In this issue of Priscilla Papers, we want to rediscover and contemplate once more women who lead and minister in the New Testament and the early church. Carrie Bates starts us off with a thoughtful analysis of ontology and how notable women in the early church may have viewed themselves. Jeff Miller then offers us a rich and well-researched portrait of Phoebe and her part in the ministry of the Apostle Paul. Lisa Baumert reviews how scriptural interpretation affects our understanding of the epistle to the Ephesians, and Ruth Hoppin then follows with further evidence that Priscilla may have been the author of the book of Hebrews. Beth Stovell reviews The New Testament in Antiquity, and H. Edgar Hix concludes our issue with a vivid and powerful poem, “The Shepherd.”
May our spiritual ancestors from Christianity’s early centuries provide inspiration for today’s church leaders, women and men.
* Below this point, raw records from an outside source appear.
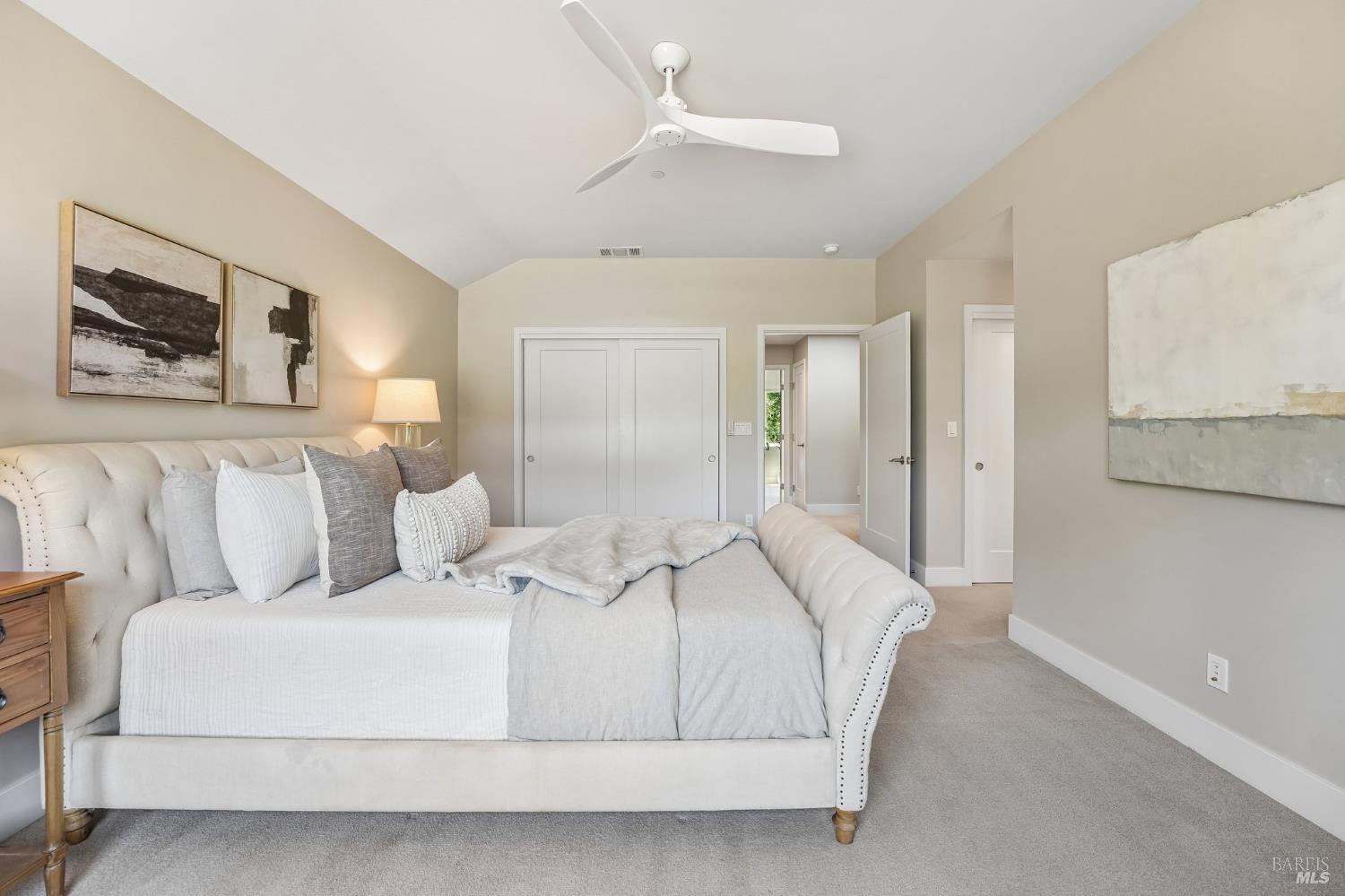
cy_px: 448
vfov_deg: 81.2
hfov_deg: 104.3
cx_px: 672
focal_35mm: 14
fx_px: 523
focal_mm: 14
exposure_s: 1/40
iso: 640
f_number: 8
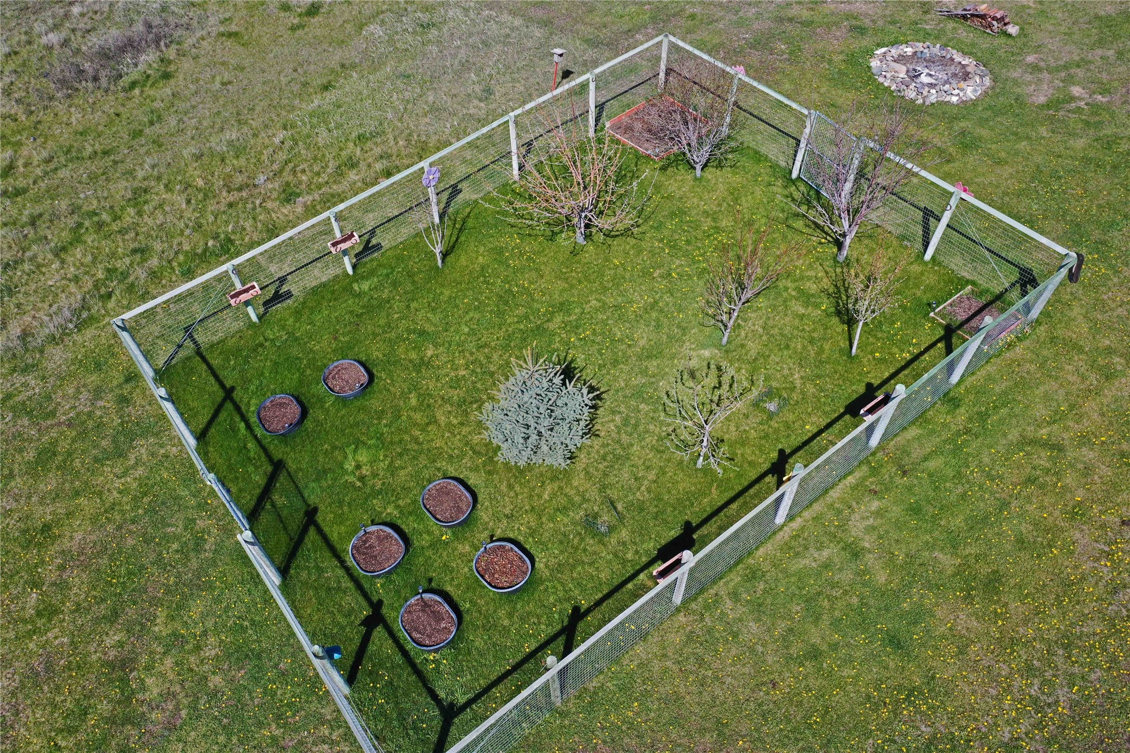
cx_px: 565
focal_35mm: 28
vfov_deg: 46.4
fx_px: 879
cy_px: 376
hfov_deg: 65.5
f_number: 5.6
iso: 100
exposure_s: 1/400
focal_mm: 10.26
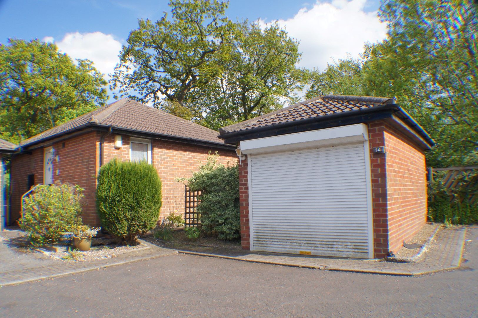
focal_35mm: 30
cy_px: 159
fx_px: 398
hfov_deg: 62.0
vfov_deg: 43.5
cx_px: 239
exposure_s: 1/125
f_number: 13
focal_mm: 20
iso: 200
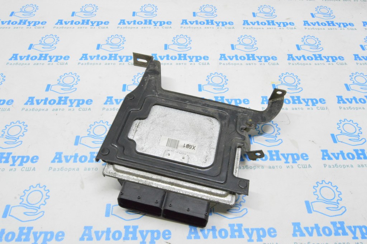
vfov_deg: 45.6
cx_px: 184
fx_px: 290
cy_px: 122
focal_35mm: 28
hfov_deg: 64.6
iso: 6400
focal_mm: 19
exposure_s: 1/15
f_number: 20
- W. M. Ramsay, The Cities and Bishoprics of Phrygia, vol. 1 (Oxford: Clarendon, 1895), 118.
- William Hugh Clifford Frend, “Montanism,” The Oxford Classical Dictionary (Oxford: Oxford University Press, 1970), 699.
- Eusebius, History of the Church from Christ to Constantine, trans. G. A. Williamson (New York, NY: Penguin, 1965), 5.14 (159).
- Ruth A. Tucker and Walter Liefeld, “Early-Church Women and Heresy,” Christian History, January 1, 1988, 10.
- G. A. Williamson, “Who’s Who in Eusebius,” in Eusebius, History of the Church from Christ to Constantine, 397.
- G. A. Williamson, “Who’s Who in Eusebius,” 396.
- For further thoughts on the triple curtailing by the church of the ministry of women, the laity, and the exercise of the spiritual gifts, see my article “The Chaining of the Church” in the magazine Christian History, vol. 17, no. 1 (1988), 25. This excellent issue includes the article cited earlier by Ruth Tucker and Walter Liefeld, as well as articles by Catherine Kroeger, Frank and Evelyn Stagg, Patricia Gundry, Aída Besançon Spencer, Karen Torjesen, and others.
- See a good discussion of these rulings and their implications in Aída Besançon Spencer, Beyond the Curse: Women Called to Ministry (Grand Rapids, MI: Baker, 2010), ch. 2, “The Torn Curtain,” esp. 63.